That’s a huge word that carries a lot of weight. It’s also a word that has had a shift in definition – as it relates to Scrum – in recent times. So what, exactly, do we mean when we are talking about commitment?
For a long time, commitment meant “I am going to do everything it takes — working 9 days a week, 27.5 hours a day if necessary — to make sure this gets done exactly on time and exactly as described by the requirements.” For some people, this is still what it means, being on call non-stop, never being able to disconnect, even on vacation, and putting that commitment above all else.
That’s not how this works. That’s not how any of this works.
Go back to the Scrum Guide for a minute, open it in a separate window or tab. Got it? Now search for the word “commitment” in there. As of the November 2017 update, there is exactly one place you will find it, and that’s in the Scrum Values. Further, the Scrum Guide states:
“People personally commit to achieving the goals of the Scrum.”

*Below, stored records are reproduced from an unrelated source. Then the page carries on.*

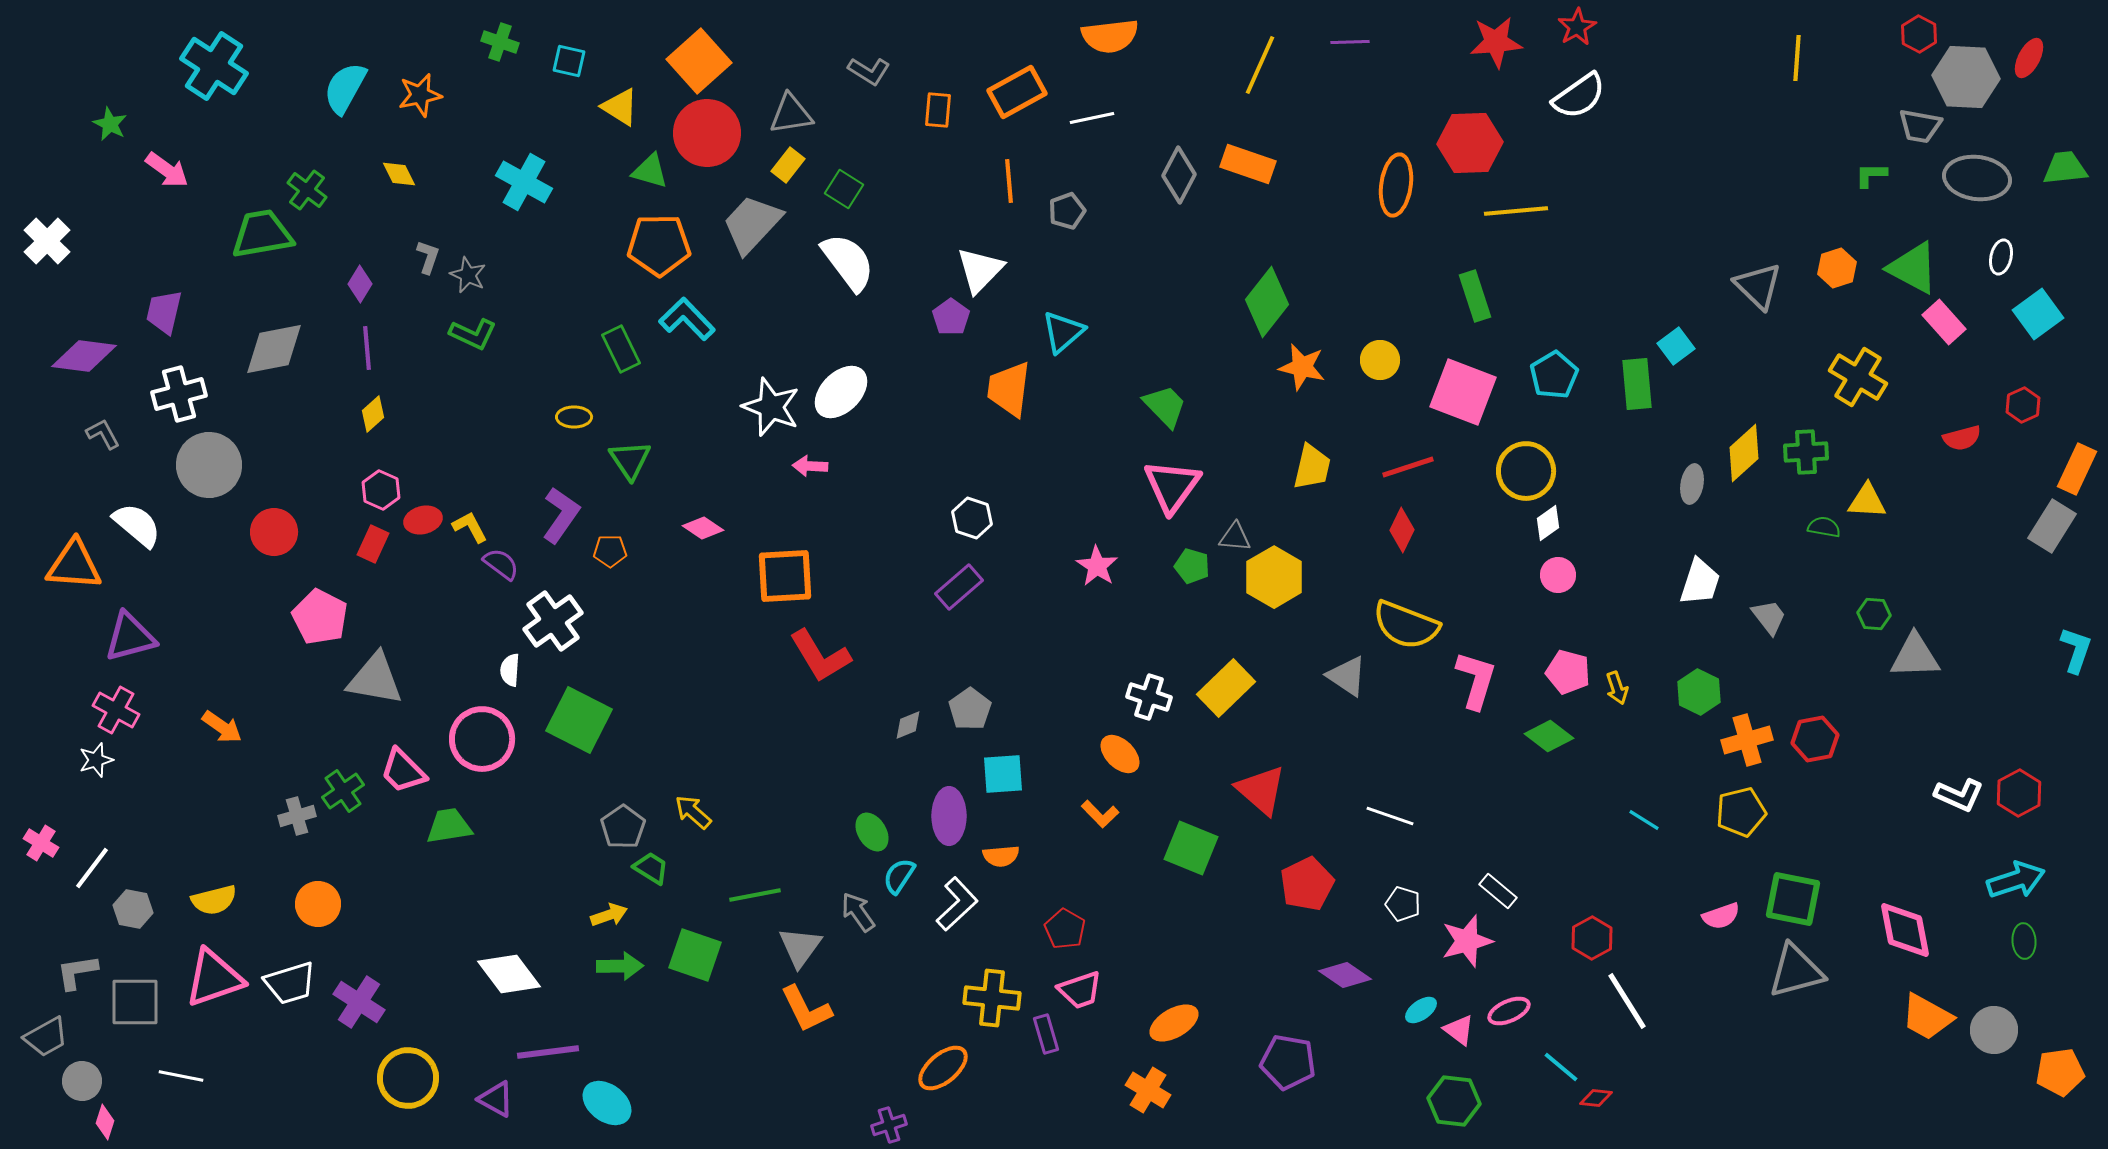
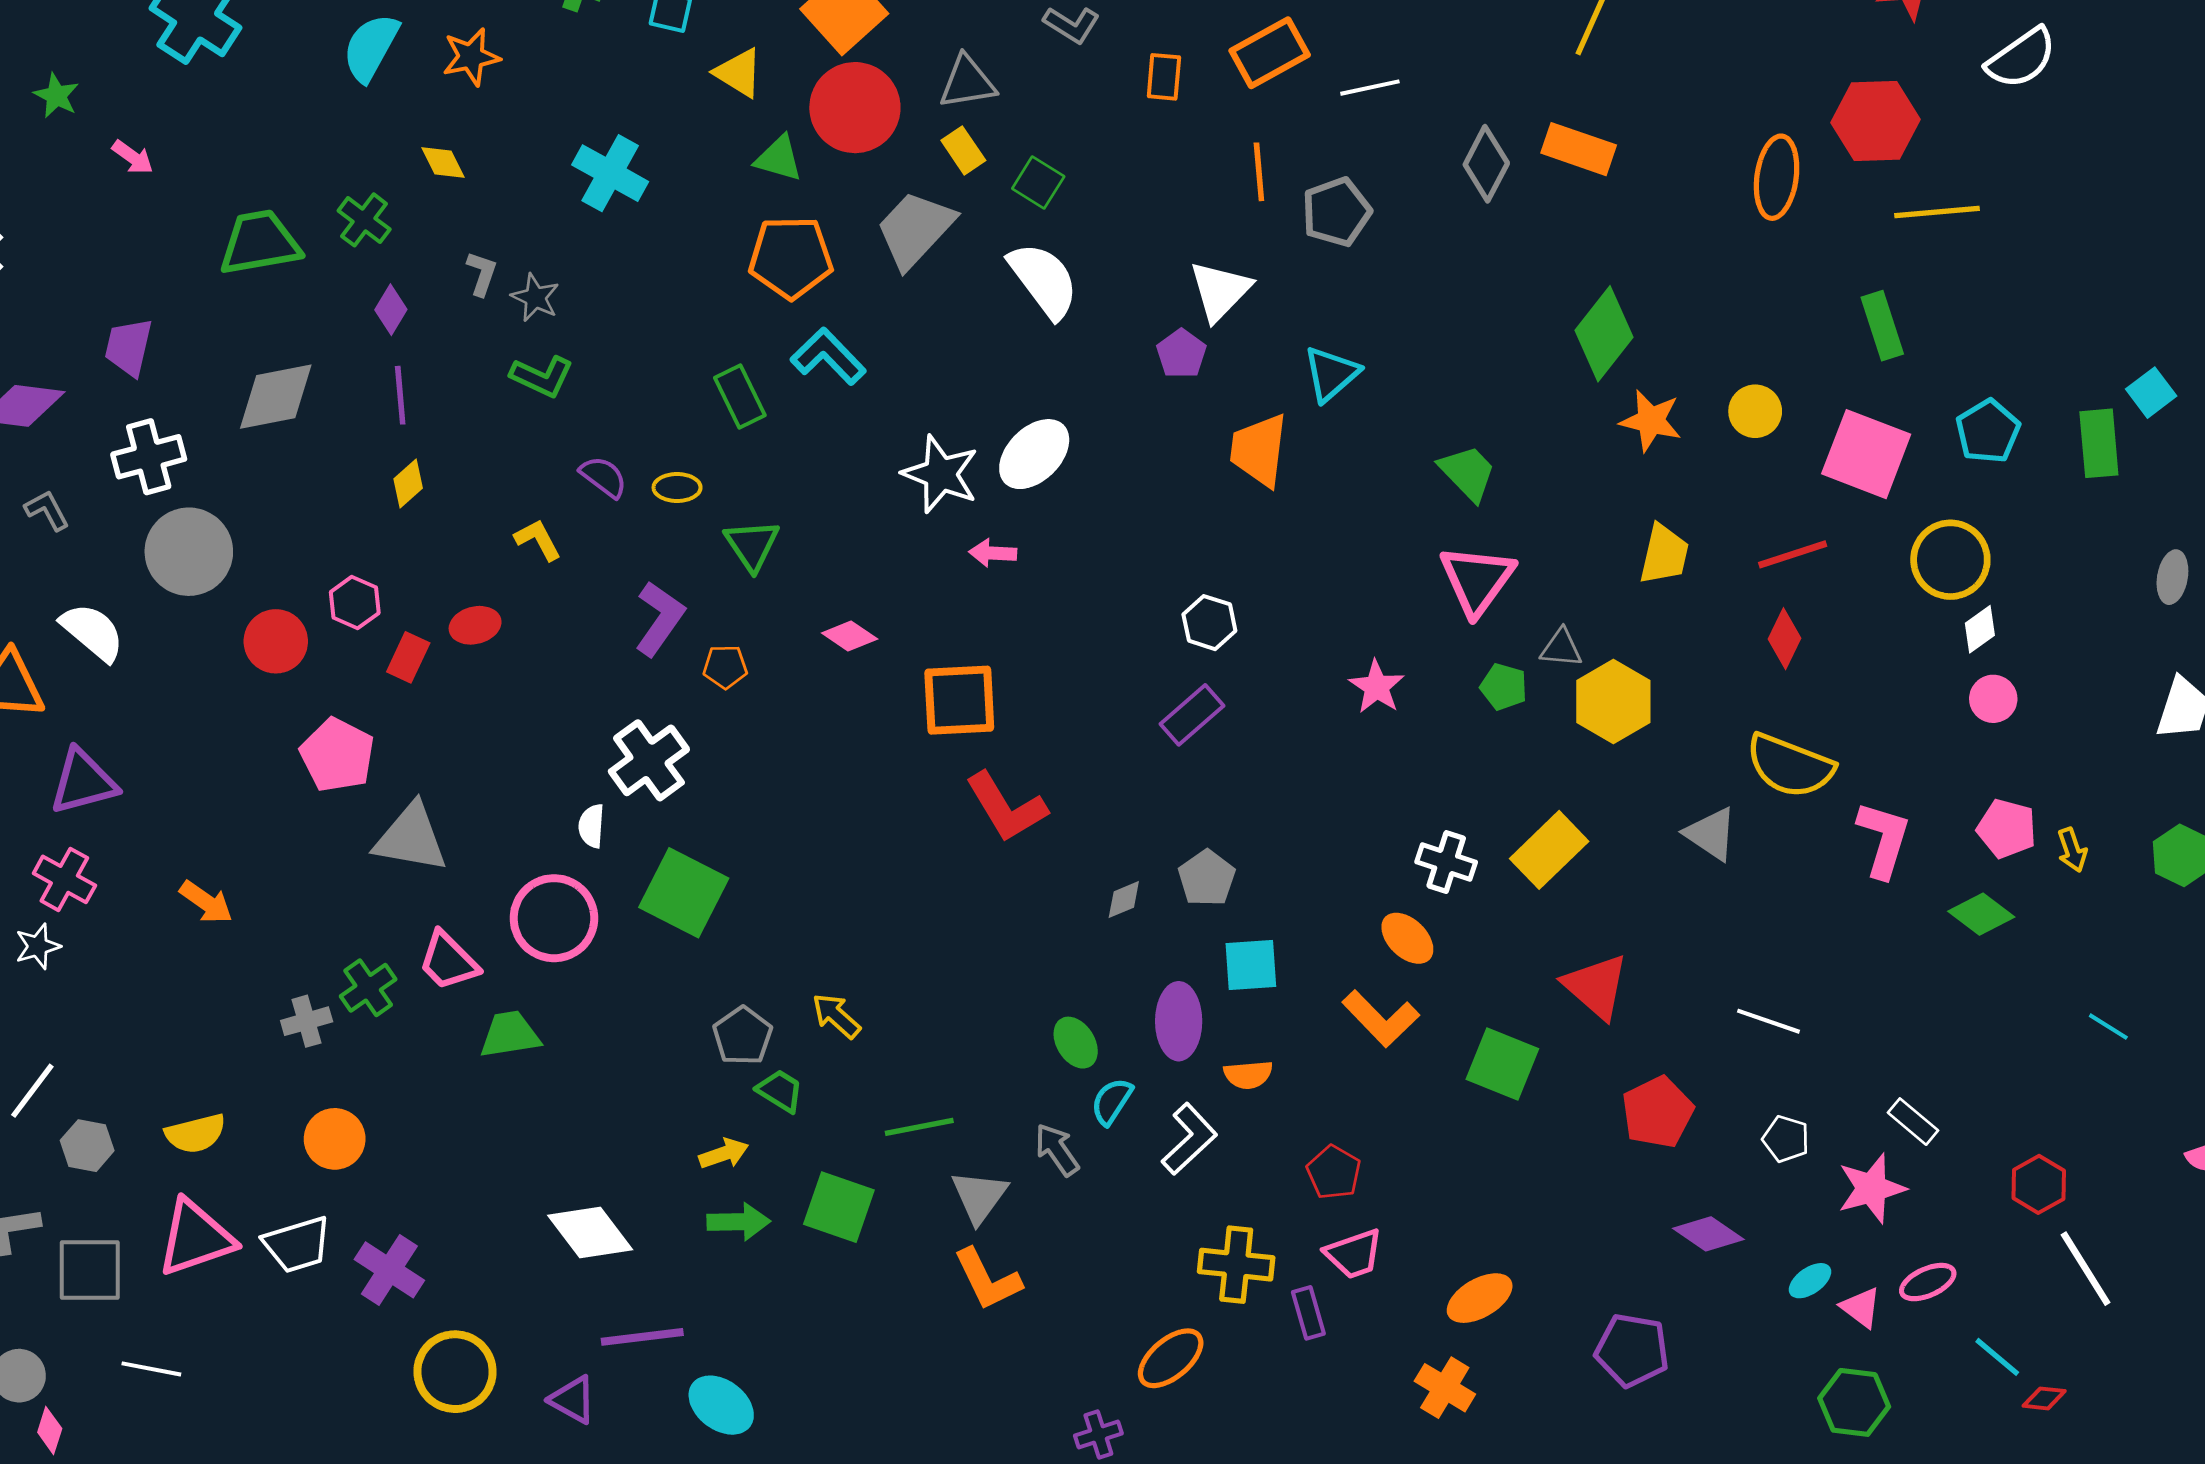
yellow rectangle: (788, 165) -> (963, 150), turned -72
pink arrow: (167, 170) -> (133, 157), size x0.7
green cross: (307, 190) -> (364, 220), moved
gray pentagon: (1067, 211) -> (1336, 212), size x1.4
pink hexagon: (381, 490) -> (355, 603), moved
yellow L-shape: (470, 527) -> (538, 540), moved
purple semicircle: (501, 564) -> (603, 477), moved
orange L-shape: (1100, 814) -> (1381, 1019), size x1.5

Commitment doesn’t mean we have no life and pull out every single last stop to get everything done exactly as commanded by some arcane (and likely out of date) requirements document.
- It means that everyone on the team is dedicated to helping the team succeed. The exact work that will be done within a Sprint can and will change as work is underway, but always with the end desire of achieving the Sprint Goals.
- It means that if we are behind, the Development Team will sit with the Product Owner and have a conversation to make adjustments to the work in the Sprint so that an increment of working software is done when the Sprint ends.
- It means that the Product Owner leaves flexibility in his or her Acceptance Criteria so that the team has room for negotiation.
- It means that the Scrum Master is actively listening and responding to the needs of the team.
- It means that we are going to do our best, but recognize that if we fall short it will not be for lack of effort.
Organizationally, it means that we empower our Scrum Teams, and give them the resources and flexibility they need to be successful.
When the team sets their Sprint Backlog, we should stop talking about commitment – as it relates to the old way of thinking – and recognize that we are talking about a forecast. Things may change as we get more clarity on any or all user stories in a Sprint. Things may be moved out, or be added, to allow the team to still meet the Sprint Goal.
That doesn’t mean the team failed to meet its commitments, it means they are being truly Agile.